Pipeline: Replicate a Database Schema in Redshift

In this Page


I want to replicate one or more tables from a source database in RedShift.


Snaps Used

For this scenario, the following Snaps are used:

  • a DB Select Snap, such as MySQL Select
  • a Redshift Insert/Bulk Load Snap


Replicating a table is done using the Select and Insert/Bulk Load Snaps. The rows are sent out the main output view and then a second output view is used to pass the schema. Here are the steps to follow to build the pipeline:

  1. Add a DB Select Snap, such as MySQL Select.
  2. Add a second output view to the Select Snap.
  3. Add a Redshift Insert/Bulk Load Snap.
  4. Add a second input view to the Redshift Snap.
  5. Connect the views together.
  6. Configure the Select Snap to read from a table.
  7. Configure the table name in the Redshift Snap and set it to create the table.

To replicate multiple tables, you can use the Redshift Table List Snap to get the list of tables for a schema. You can then use a ForEach Snap to run the above pipeline using the table name as the parameter.

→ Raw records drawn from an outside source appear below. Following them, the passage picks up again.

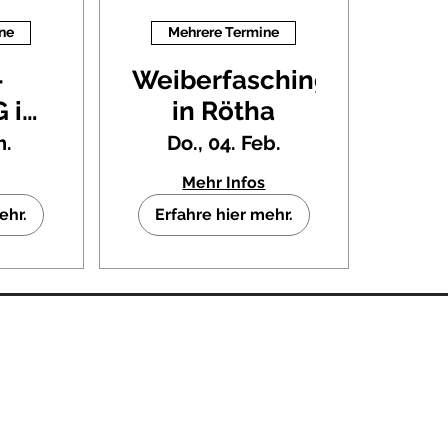
ne
Mehrere Termine
-
Weiberfasching
 in
in Rötha
1.
n.
Do., 04. Feb.
tung
Mehr Infos
ené
ehr.
Erfahre hier mehr.
ch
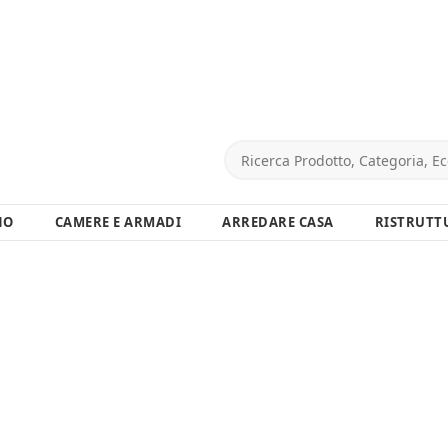
NO
CAMERE E ARMADI
ARREDARE CASA
RISTRUTT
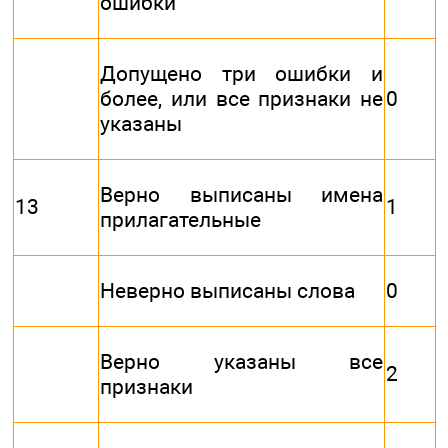
ошибки
Допущено три ошибки и
более, или все признаки не
0
указаны
Верно выписаны имена
13
1
прилагательные
Неверно выписаны слова
0
Верно указаны все
2
признаки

The DB Select Snaps support a second output view that is used to send out the database schema. The database schema is basically the dump of the JDBC metadata returned by the getTables()getColumns()getIndexInfo(), and getImportedKeys() methods. You can read more about these methods at: http://docs.oracle.com/javase/7/docs/api/java/sql/DatabaseMetaData.html

The Redshift Insert and Bulk Load Snaps also support two input views. One view accepts the rows to insert into a table and the other accepts the JDBC metadata dump generated by the second output view of a DB Select Snap. You can do a trivial table replication by creating a pipeline with a Select and a Redshift Insert Snap and connecting the views together, like so:

If you want to change the schema that will be generated in Redshift, you can manipulate the JDBC metadata sent out the second output view of the Select Snap. For example, you can change the name of a "foobar" column by inserting a Mapper (Data) Snap between the second views of the Select and Insert. Then, configure the Mapper (Data) Snap to assign the path $.columns.foobar.COLUMN_NAME a new name, like "baz". So, it would look something like this:

"baz" $.columns.foobar.COLUMN_NAME

Note that you don't need to change the rows that are flowing into the Insert Snap when you do this, it will automatically know to map the "foobar" field in the incoming documents to the "baz" column in the database.